На четвертом этапе работ проводились экспериментальные работы по созданию генетических конструкций и их доставки в ооциты млекопитающих. Основные результаты четвёртого этапа работ:

  1. Создана (экспериментально получена) генетическая конструкция pDDREII-GFP-Eluc, несущая ген Eluc, кодирующий чувствительный к обезвоживанию белок (люцифераза). Ввиду наличия cis-элемента DDREII, активирующегося в ответ на обезвоживания, использование данной генетической конструкции позволяет осуществить контролируемый медленным обезвоживанием синтез рекомбинантных белков в клетках Pv11, устойчивых к полному обезвоживанию.
  2. Создана (экспериментально получена) генетическая конструкция pPG121-Eluc, несущая ген Eluc, кодирующий чувствительный к обезвоживанию белок (люцифераза). Наличие промотора P121 в данной конструкции обеспечивает высокий уровень экспрессии целевого белка.
  3. Осуществлена трансфекция генетических конструкций pPG121-Eluc и pDDREII-GFP-Eluc в клетки Pv11 методом электропорации. Осуществлён контролируемый медленным обезвоживанием синтез рекомбинантных белков в клетках Pv11, устойчивых к полному обезвоживанию. Разработан соответствующий протокол. Подтверждено сохранение активности чувствительного к обезвоживания белка (люциферазы) при его обезвоживании в клетках Pv11.
  4. Проведена серия экспериментов по выявлению конкретного сигнала, стимулирующего экспрессию полученных конструкций в ответ на обезвоживание. Стимуляция клеток Pv11 была проведена тепловым шоком. маннитолом, трегалозой, раствором NaCl, и легким окислительным стрессом. Выявлена стимуляция экспрессии полученных конструкций в ответ на добавление трегалозы и осмотический стресс, смоделированный путём добавления NaCl.
  5. Иностранным партнёром созданы генетические конструкции, несущие регуляторные элементы чувствительные к обезвоживанию, для экспрессии целевых белков в ооцитах млекопитающих. Выполнена отработка методов доставки плазмид.

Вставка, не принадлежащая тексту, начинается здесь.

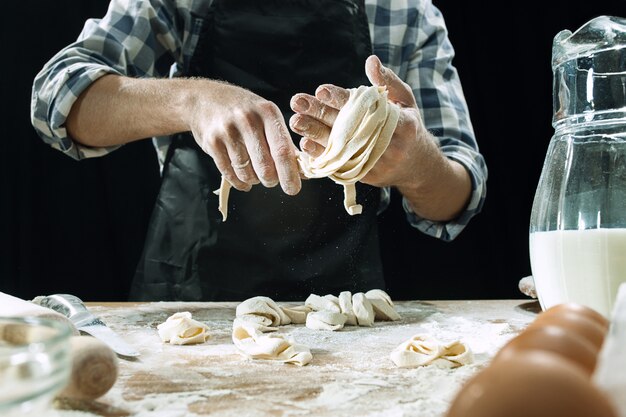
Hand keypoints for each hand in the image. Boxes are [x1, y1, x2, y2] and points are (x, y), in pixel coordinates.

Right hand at [189, 81, 300, 194]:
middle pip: (265, 167)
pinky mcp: (212, 142)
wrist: (204, 99)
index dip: (289, 174)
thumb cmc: (243, 111)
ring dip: (253, 180)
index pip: (283, 150)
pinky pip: (229, 173)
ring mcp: (228, 131)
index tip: (293, 189)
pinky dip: (239, 182)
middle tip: (270, 180)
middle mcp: (248, 120)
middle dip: (270, 180)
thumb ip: (284, 142)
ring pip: (247, 173)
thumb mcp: (266, 117)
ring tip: (253, 172)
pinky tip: (242, 179)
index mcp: (268, 113)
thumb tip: (302, 171)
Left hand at [289, 55, 435, 189]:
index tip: (320, 91)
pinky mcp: (365, 176)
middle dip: (320, 114)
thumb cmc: (409, 127)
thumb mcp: (405, 101)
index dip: (341, 99)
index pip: (365, 108)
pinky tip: (305, 146)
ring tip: (296, 122)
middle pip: (347, 128)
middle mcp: (386, 144)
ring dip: (315, 136)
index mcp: (398, 122)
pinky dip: (321, 156)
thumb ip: (387, 82)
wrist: (417, 167)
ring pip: (340, 148)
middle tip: (297, 102)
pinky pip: (340, 167)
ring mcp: (375, 162)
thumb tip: (371, 61)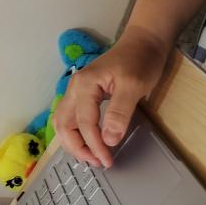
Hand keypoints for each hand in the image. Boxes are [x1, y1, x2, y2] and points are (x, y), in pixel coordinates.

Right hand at [54, 26, 169, 167]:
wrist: (143, 42)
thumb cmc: (140, 61)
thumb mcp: (134, 86)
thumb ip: (119, 112)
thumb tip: (108, 139)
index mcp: (84, 86)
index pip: (84, 123)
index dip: (94, 145)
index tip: (107, 161)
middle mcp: (74, 88)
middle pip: (63, 124)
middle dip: (77, 147)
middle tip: (96, 162)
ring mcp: (76, 91)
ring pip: (62, 122)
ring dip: (72, 142)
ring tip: (90, 156)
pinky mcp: (82, 94)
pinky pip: (70, 117)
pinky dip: (74, 133)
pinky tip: (86, 141)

Таким образом, поставленные цели и задачи четвёртого этапа работ в соответствии с требованиями технического задания и календарного плана были выполнены в полном объеме.


 

Иностранным партнером в исследовании выступает группа исследований ангидробиоза Национального института  агробиологических наук (Цукуба, Япония). В исследовании принимали участие следующие специалисты:

-доктор Такахиро Кикавада  –  руководитель работ, ведущий научный сотрудник Национального института агробиологических наук;

-доктор Ришар Корнетт  –  ведущий научный сотрудник Национального института агробиологических наук;

-доктор Джун Окада – постдок Национального института агробиологических наук;

-доктор Йоичиро Согаме — постдок Национального института агробиологических наук;

-Юки Сато – лаборант Национального института агробиологических наук.

Иностранным партнером была осуществлена трансфекция созданных генетических конструкций в клетки Pv11 и проведена оценка эффективности экспрессии репортерных генов, инициируемой в ответ на стресс. Этот этап является необходимым для оценки возможности создания всех остальных генетических конструкций медицинского и сельскохозяйственного назначения.